Ryan Johansen gave the Avs their third power play of the night and they got a prime opportunity off the face off that got slightly behind Saros before he got his glove on it. This time, the Predators turned the table a bit and Trenin got two short-handed shots on the Avs net.
Even as the Predators killed the penalty, the Avs continued to hold the zone, keeping the defenders on the ice for more than two minutes before the Preds were finally able to clear the zone and change.
With under 30 seconds in the period, the Preds had a bit of momentum and were clearly pushing until a bad turnover in the defensive zone allowed the Avs a 2 on 1, which they cashed in for Alex Newhook’s 7th goal of the year. 0-2 Avs.
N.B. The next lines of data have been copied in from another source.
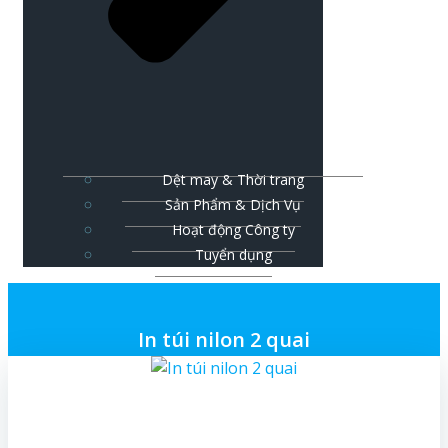
Dệt may & Thời trang
Sản Phẩm & Dịch Vụ
Hoạt động Công ty
Tuyển dụng
In túi nilon 2 quai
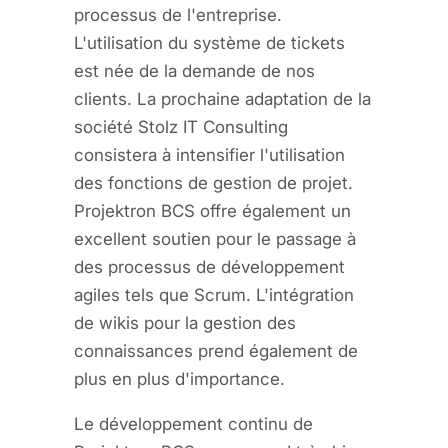
processus de l'entreprise.
L'utilisation du système de tickets
est née de la demande de nos
clients. La prochaine adaptation de la
société Stolz IT Consulting
consistera à intensifier l'utilisation
des fonctions de gestion de projet.
Projektron BCS offre également un
excellent soutien pour le passage à
des processus de développement
agiles tels que Scrum. L'intégration
de wikis pour la gestion des
connaissances prend également de
plus en plus d'importance.
Le développement continu de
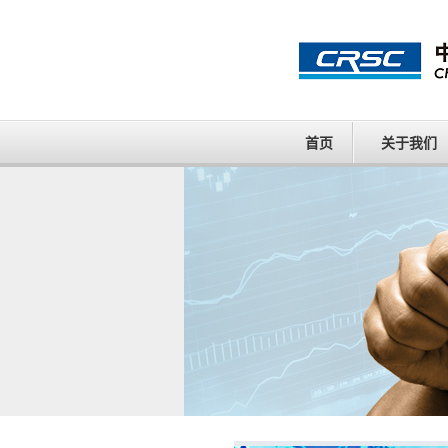
首页
关于我们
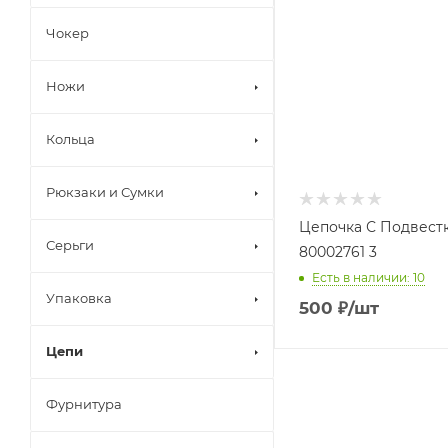
Чокер
Ножи
Кольца
Рюкзаки и Сумки
Цепочка С Подвест
Серьги
80002761 3
Есть в наличии: 10
Упаковка
500
₽
/шт
Цепи
Фурнитура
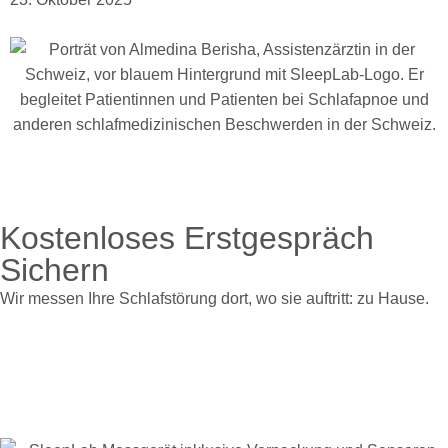
Kostenloses Erstgespräch
Sichern
Wir messen Ihre Schlafstörung dort, wo sie auftritt: zu Hause.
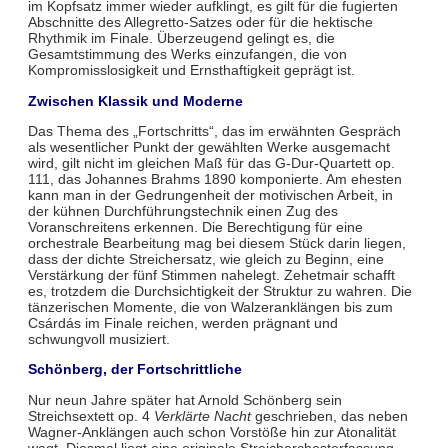
im Kopfsatz immer wieder aufklingt, es gilt für die fugierten
Abschnitte des Allegretto-Satzes oder für die hektische
Rhythmik im Finale. Überzeugend gelingt es, die
Gesamtstimmung des Werks einzufangen, die von
Kompromisslosigkeit und Ernsthaftigkeit geprägt ist.
Zwischen Klassik und Moderne
Das Thema des „Fortschritts“, das im erwähnten Gespräch
als wesentlicher Punkt der gewählten Werke ausgemacht
wird, gilt nicht im gleichen Maß für das G-Dur-Quartett op.
111, das Johannes Brahms 1890 komponierte. Am ehesten
kann man in der Gedrungenheit der motivischen Arbeit, in
der kühnen Durchführungstechnik einen Zug des
Voranschreitens erkennen. Die Berechtigung für eine
orchestrale Bearbeitung mag bei diesem Stück darin liegen,
dass der dichte Streichersatz, wie gleich zu Beginn, eine
Verstärkung der fünf Stimmen nahelegt. Zehetmair schafft
es, trotzdem die Durchsichtigkeit der Struktur zu wahren. Die
tänzerischen Momente, die von Walzeranklängen bis zum
Csárdás im Finale reichen, werden prägnant und
schwungvoll musiziert.
Schönberg, der Fortschrittliche
Nur neun Jahre später hat Arnold Schönberg sein
Streichsextett op. 4
Verklärte Nacht
geschrieben, das neben
Wagner-Anklängen auch schon Vorstöße hin zur Atonalität
wagt. Diesmal liegt eine originale Streichorchesterfassung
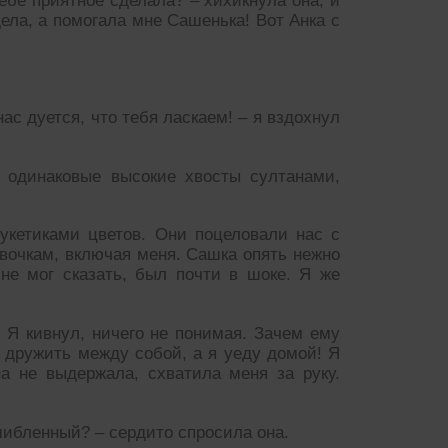
тебе приятное сделала? – хихикнула она, и
дела, а помогала мне Сашенька! Вот Анка с
ас дуется, что тебя ласкаем! – я вздохнул
 одинаковые высокие хвосты султанами,
укетиками цветов. Они поцеловали нас с
евочкам, включая меня. Сашка опять нежно
 не мог сказать, был почти в шоке. Я же
 Я кивнул, ничего не понимая. Зачем ему
т дружить между собой, а я уеду домой! Я
на не выдержала, схватила меня за руку.
шибленный? – сердито спросила она.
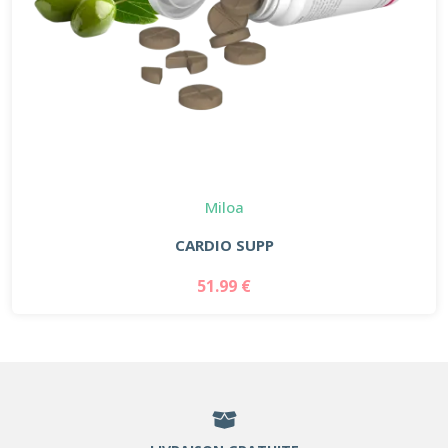
Miloa
CARDIO SUPP
51.99 €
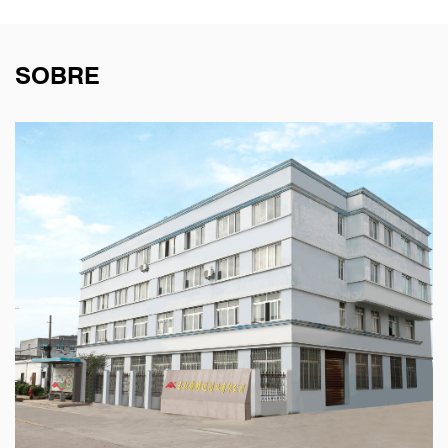
SOBRE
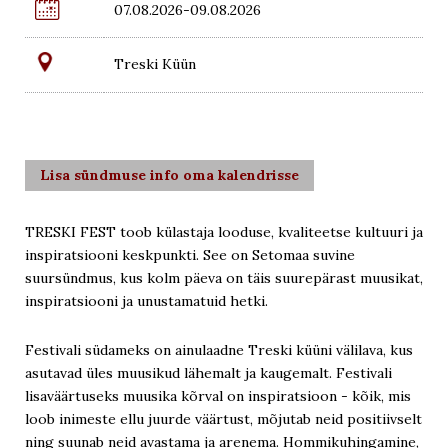

07.08.2026-09.08.2026
Treski Küün
Lisa sündmuse info oma kalendrisse
TRESKI FEST toob külastaja looduse, kvaliteetse kultuuri ja
inspiratsiooni keskpunkti. See on Setomaa suvine
suursündmus, kus kolm päeva on täis suurepärast muusikat,
inspiratsiooni ja unustamatuid hetki.
Festivali südameks on ainulaadne Treski küüni välilava, kus
asutavad üles muusikud lähemalt ja kaugemalt. Festivali
lisaväärtuseks muusika kõrval on inspiratsioon - kõik, mis
loob inimeste ellu juurde väärtust, mõjutab neid positiivselt
ning suunab neid avastama ja arenema. Hommikuhingamine,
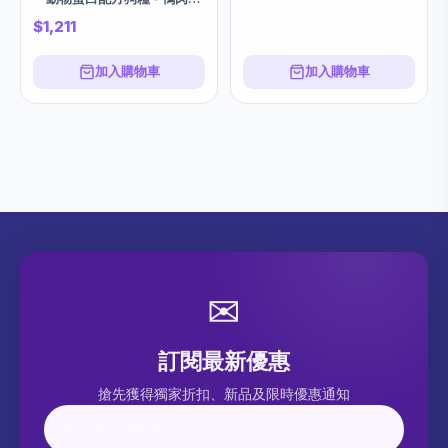
20LBS
$1,211
加入購物車
加入購物車
✉
訂閱最新優惠
搶先獲得獨家折扣、新品及限時優惠通知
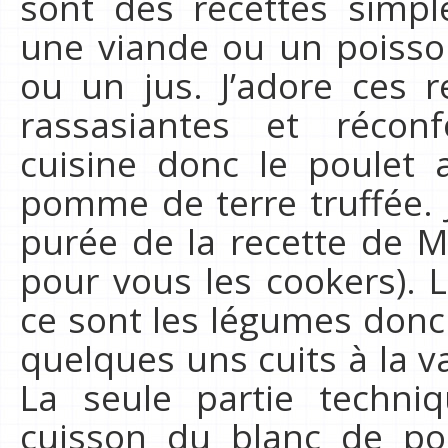
sont des recettes simpl
une viande ou un poisso
ou un jus. J’adore ces r
rassasiantes et réconf
cuisine donc le poulet
pomme de terre truffée. 
purée de la recette de M
pour vous les cookers).
ce sont les légumes donc 
quelques uns cuits à la v
La seule partie techniq
cuisson du blanc de po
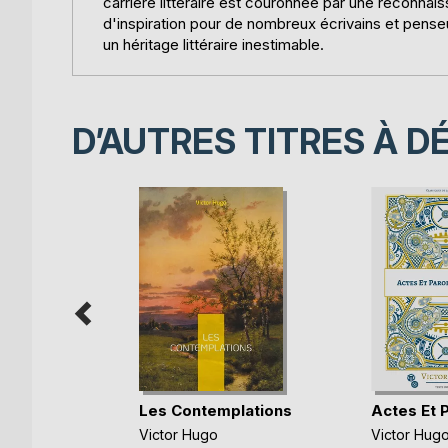
carrière littéraire est couronnée par une reconnais
d'inspiration pour de nombreux écrivains et penseurs
un héritage littéraire inestimable.
D’AUTRES TITRES À D
ad
Les Contemplations
Actes Et 
Victor Hugo
Victor Hug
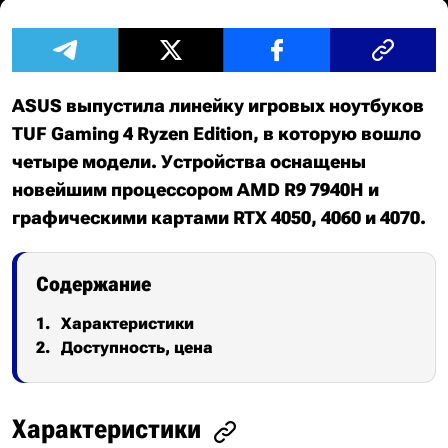
ASUS выпустила линейку игровых ноутбуков
TUF Gaming 4 Ryzen Edition, в которую вошло
четыре модели. Устройства оснащены
новейшим процессором AMD R9 7940H и
графическими картами RTX 4050, 4060 и 4070.
Содержание
Характеристики
Доступность, цена
Характеристики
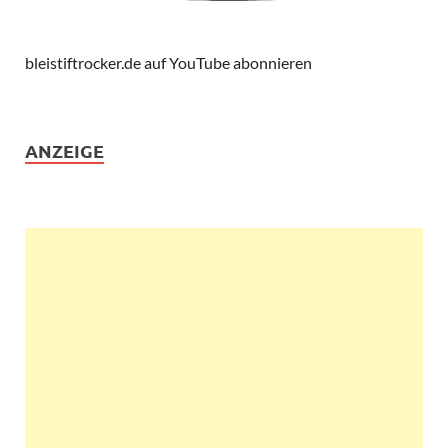
bleistiftrocker.de auf YouTube abonnieren
ANZEIGE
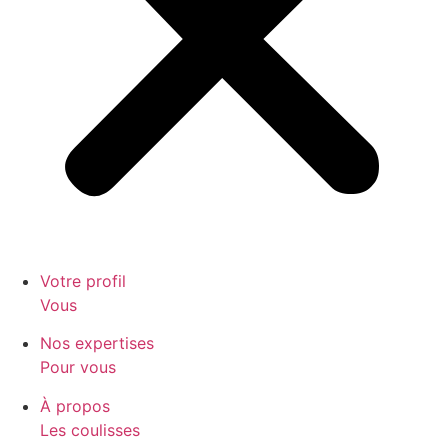
Votre profil
Vous
Nos expertises
Pour vous
À propos
Les coulisses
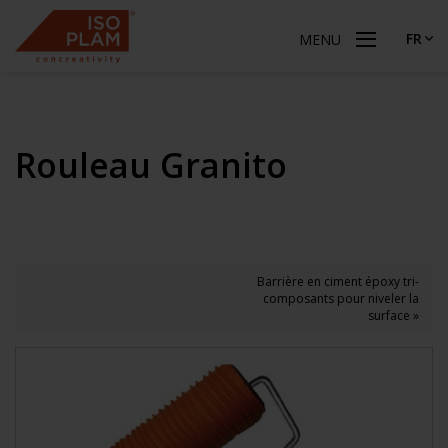
FR
MENU
Rouleau Granito
Barrière en ciment époxy tri-
composants pour niveler la
surface »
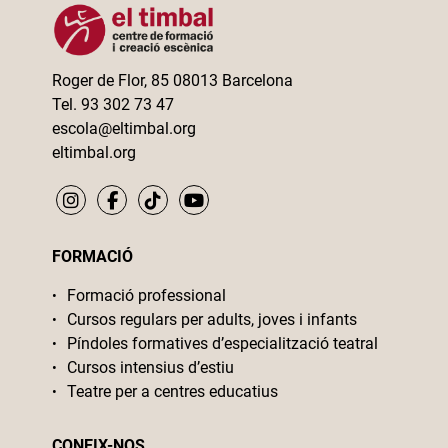
Roger de Flor, 85 08013 Barcelona
Tel. 93 302 73 47
escola@eltimbal.org
eltimbal.org
FORMACIÓ
Formació professional
Cursos regulars per adults, joves i infants
Píndoles formatives d’especialització teatral
Cursos intensius d’estiu
Teatre per a centres educatius
CONEIX-NOS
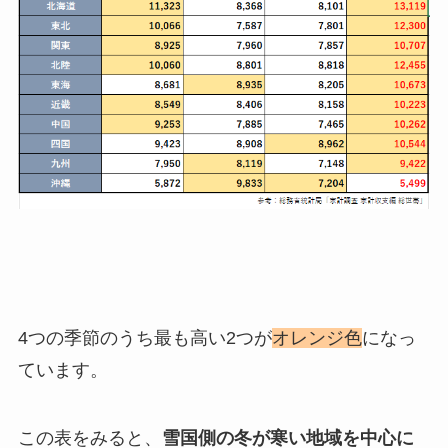
4つの季節のうち最も高い2つが
オレンジ色
になっ
ています。
この表をみると、
雪国側の冬が寒い地域を中心に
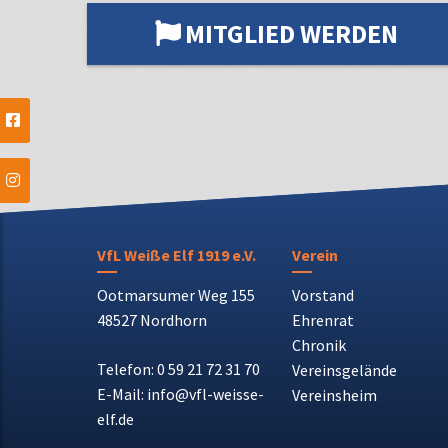
MITGLIED WERDEN
VfL Weiße Elf 1919 e.V.
Verein
Ootmarsumer Weg 155
Vorstand
48527 Nordhorn
Ehrenrat
Chronik
Telefon: 0 59 21 72 31 70
Vereinsgelände
E-Mail: info@vfl-weisse-
Vereinsheim
elf.de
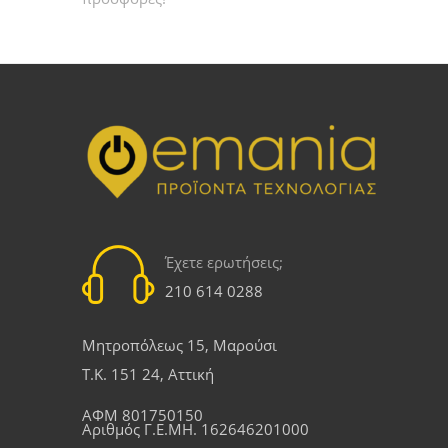
Έχετε ερωτήσεις;
210 614 0288
Μητροπόλεως 15, Μαρούσι
Τ.Κ. 151 24, Αττική
ΑΦΜ 801750150
Αριθμός Γ.Ε.ΜΗ. 162646201000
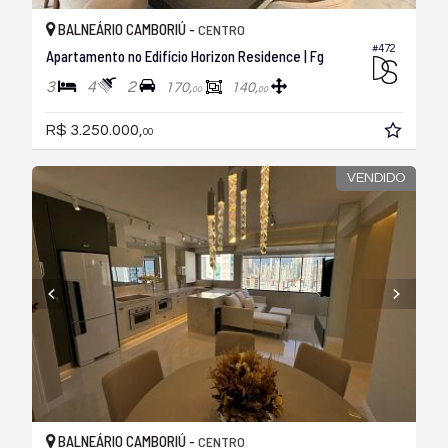
BALNEÁRIO CAMBORIÚ -
CENTRO
#472
Apartamento no Edifício Horizon Residence | Fg
3
4
2
170,
140,
00
00
R$ 3.250.000,
00
VENDIDO
BALNEÁRIO CAMBORIÚ -
CENTRO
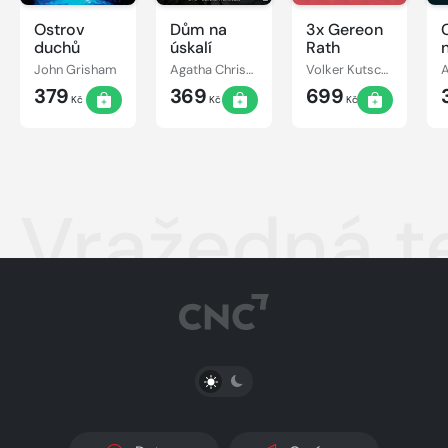
Ostrov
Dům na
3x Gereon
C
duchů
úskalí
Rath
John Grisham
Agatha Christie
Volker Kutscher
379
369
699
Kč
Kč
Kč
Vražedná 
PŘEPNOUT SVĚTLÝ/TMAVÝ REŽIM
Overall, the second period shifted much more in the Avalanche’s favor, and not just on the scoreboard. Notice on the all-situations shot map below that the Avs (largely by virtue of their power play) were able to build up more shot attempts right in front of Saros, while the Preds largely failed to do the same in front of Georgiev.
With 20 minutes remaining, the Preds needed to make something happen to get back into the game.
At 16:35, Duchene got his own rebound and was able to finally get the puck behind Georgiev. 1-2 Avs. And boos from the home crowd rained down.
At 10:21, Evan Rodrigues got a great chance as the Avs stretched the Preds’ defense out and he found himself all alone up ice. But Saros once again stood tall and kept the Preds down by only one goal.
At 4:15, Rodrigues again got free up ice. But even with a clever spin move, Saros wasn’t fooled and the score remained 1-2 Avs.
The last two minutes of the game lacked the urgency one might expect from a team down one goal with the Preds repeatedly having issues establishing themselves in the offensive zone. With 37.4 seconds remaining in the game, Filip Forsberg got his first shot on goal. But Georgiev made a beautiful glove save and in the ensuing faceoff, the Avalanche gained possession and scored a long goal on the empty net to seal the game. 1-3 Avs.
The Predators have now lost 6 games in a row, scoring only 9 goals in that stretch. They return home on Monday to once again face the high-powered offense of the Edmonton Oilers.